Apr 5, 2013 20:31 GMT  ·  By

Those who find it terribly frustrating not to remember the content of their own dreams will probably be glad to hear that one team of Japanese researchers now claim to have figured out a way to use a computer and brain scans in order to pin down some of the things that people dream about.

The dream-reading machine reportedly created together by these scientists is able to partly make head and tail of the content of one's dreams because, whether a person is awake or asleep, certain objects are linked to specific patterns of brain activity.

Thus, the scientists first sent three volunteers to sleep and a computer was made to record their sleeping brain activity patterns, Science News says.

During this stage of the research, the volunteers were repeatedly woken up by the researchers and asked to explain what they had been dreaming about just a few moments back.

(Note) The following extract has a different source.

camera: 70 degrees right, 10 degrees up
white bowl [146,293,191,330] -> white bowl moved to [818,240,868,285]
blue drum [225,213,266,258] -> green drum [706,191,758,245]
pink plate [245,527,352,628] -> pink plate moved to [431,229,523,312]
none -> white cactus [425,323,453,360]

Eventually, several distinct categories (eg. street, furniture and girl) and several brain activity patterns were identified and documented.

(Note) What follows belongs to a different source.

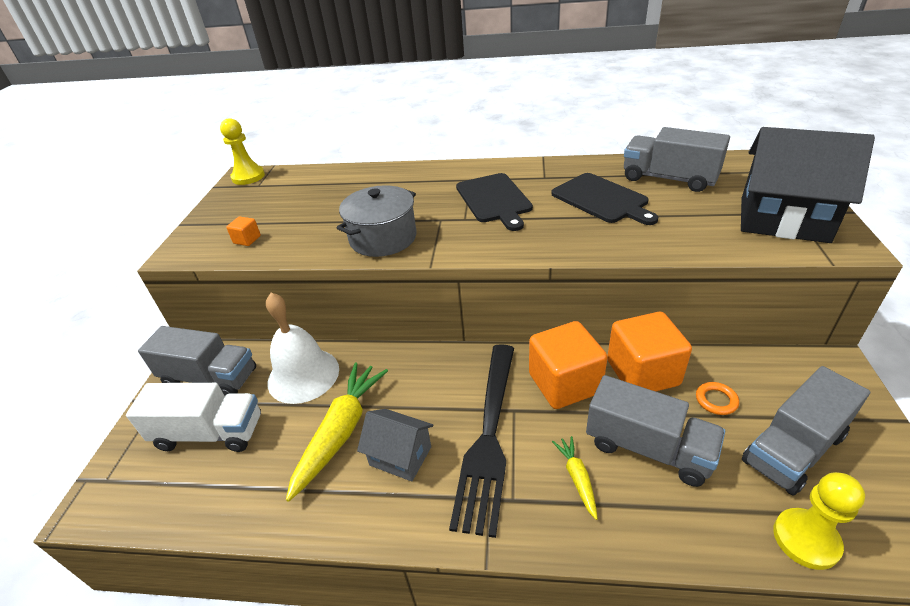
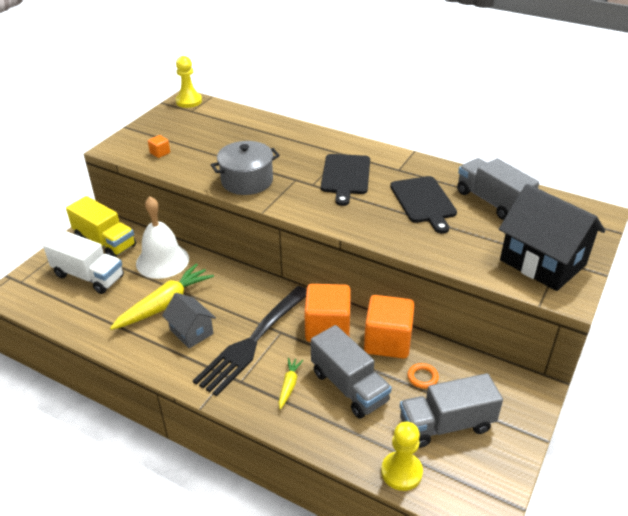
camera: 20 degrees right, 0 degrees up
grey truck [138,326,256,395] -> yellow truck [66,196,136,257]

Later on, the volunteers were shown pictures of objects belonging to one of these categories and a new set of brain activity patterns was pieced together. This time, the brain patterns were associated with the objects.

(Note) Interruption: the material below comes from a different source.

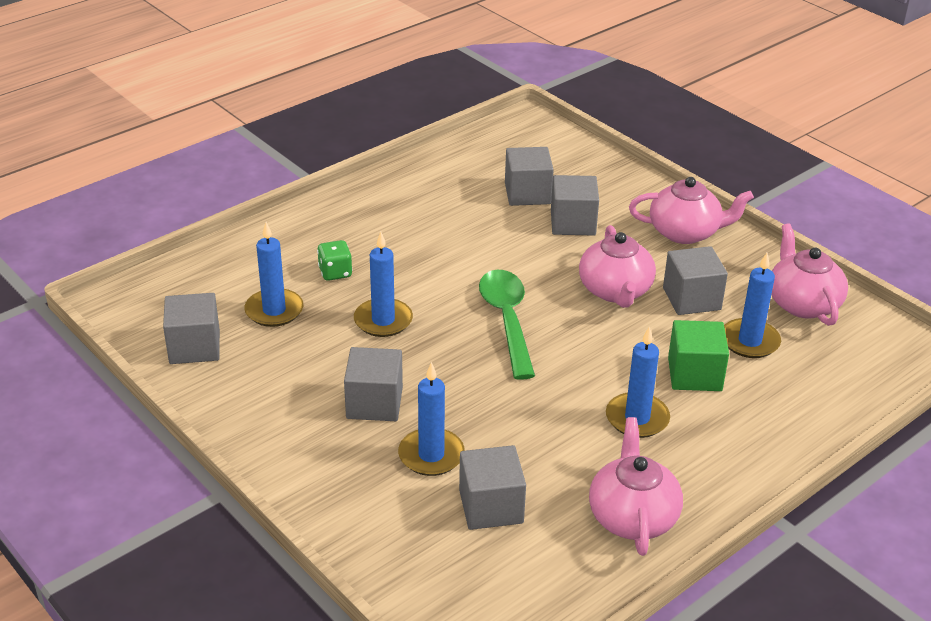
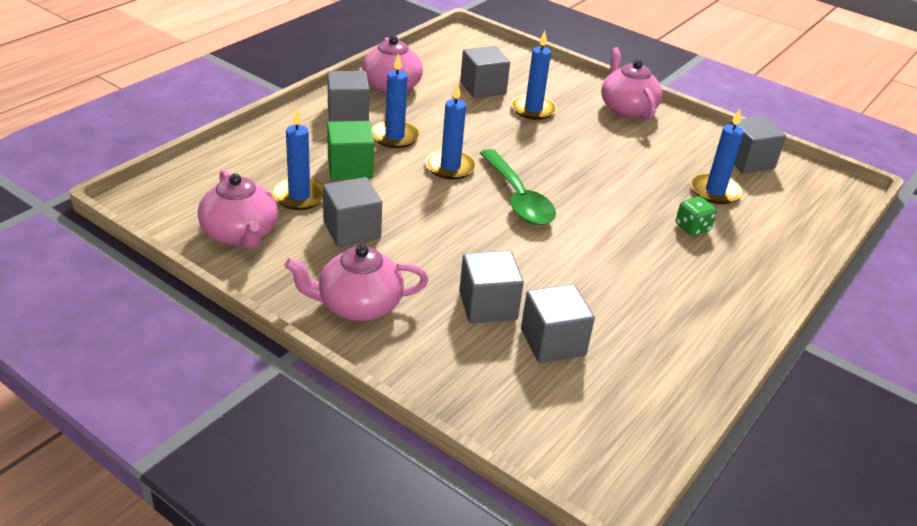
camera: 165 degrees right, 0 degrees up
grey cube [344,347,403,421] -> grey cube moved to [327,71,370,122]
blue candle [354,232,413,337] -> blue candle moved to [425,82,476,180]
pink teapot [579,225,656,308] -> pink teapot moved to [601,47,663,120]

Eventually, a computer was made to review the patterns collected during the first stage of the experiment (i.e. while the volunteers were sleeping), and link most of them to their corresponding objects.

By the looks of it, the computer had an efficiency rate of an average 70% when the time came for it to guess which objects the volunteers had dreamt about.

“Our findings demonstrate that specific visual experience during sleep is represented by brain activity patterns shared by stimulus perception, providing a means to uncover subjective contents of dreaming using objective neural measurement,” the researchers write in their paper.

“It’s striking work. It’s a demonstration that brain activity during dreaming is very similar to activity during wakefulness,” stated cognitive psychologist Frank Tong of Vanderbilt University in Nashville, who did not take part in this research.